[Recorded data]
::::::::
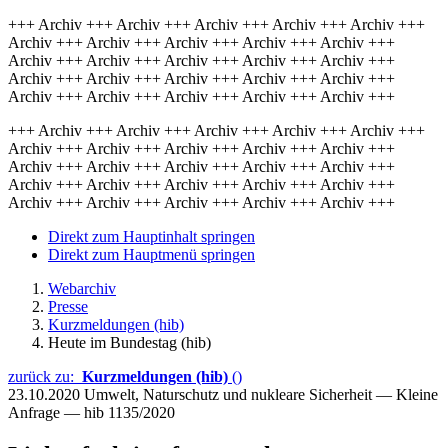
+++ Archiv +++ Archiv +++ Archiv +++ Archiv +++ Archiv +++
Archiv +++ Archiv +++ Archiv +++ Archiv +++ Archiv +++
Archiv +++ Archiv +++ Archiv +++ Archiv +++ Archiv +++
Archiv +++ Archiv +++ Archiv +++ Archiv +++ Archiv +++
Archiv +++ Archiv +++ Archiv +++ Archiv +++ Archiv +++
+++ Archiv +++ Archiv +++ Archiv +++ Archiv +++ Archiv +++
Archiv +++ Archiv +++ Archiv +++ Archiv +++ Archiv +++
Archiv +++ Archiv +++ Archiv +++ Archiv +++ Archiv +++
Archiv +++ Archiv +++ Archiv +++ Archiv +++ Archiv +++
Archiv +++ Archiv +++ Archiv +++ Archiv +++ Archiv +++
Direkt zum Hauptinhalt springen
Direkt zum Hauptmenü springen
Webarchiv
Presse
Kurzmeldungen (hib)
Heute im Bundestag (hib)
zurück zu:
Kurzmeldungen (hib)
()
23.10.2020
Umwelt, Naturschutz und nukleare Sicherheit — Kleine
Anfrage — hib 1135/2020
::::::::
[Exercise brief] Set down each entry again exactly as written. Pictures stay out.

[Result of this exercise]
+++ Archiv +++ Archiv +++ Archiv +++ Archiv +++ Archiv +++
Archiv +++ Archiv +++ Archiv +++ Archiv +++ Archiv +++
Archiv +++ Archiv +++ Archiv +++ Archiv +++ Archiv +++
Archiv +++ Archiv +++ Archiv +++ Archiv +++ Archiv +++
Archiv +++ Archiv +++ Archiv +++ Archiv +++ Archiv +++
+++ Archiv +++ Archiv +++ Archiv +++ Archiv +++ Archiv +++
Archiv +++ Archiv +++ Archiv +++ Archiv +++ Archiv +++
Archiv +++ Archiv +++ Archiv +++ Archiv +++ Archiv +++
Archiv +++ Archiv +++ Archiv +++ Archiv +++ Archiv +++
Archiv +++ Archiv +++ Archiv +++ Archiv +++ Archiv +++
Direkt zum Hauptinhalt springen
Direkt zum Hauptmenü springen
Webarchiv
Presse
Kurzmeldungen (hib)
Heute im Bundestag (hib)
zurück zu:
Kurzmeldungen (hib)
()
23.10.2020
Umwelt, Naturschutz und nukleare Sicherheit — Kleine
Anfrage — hib 1135/2020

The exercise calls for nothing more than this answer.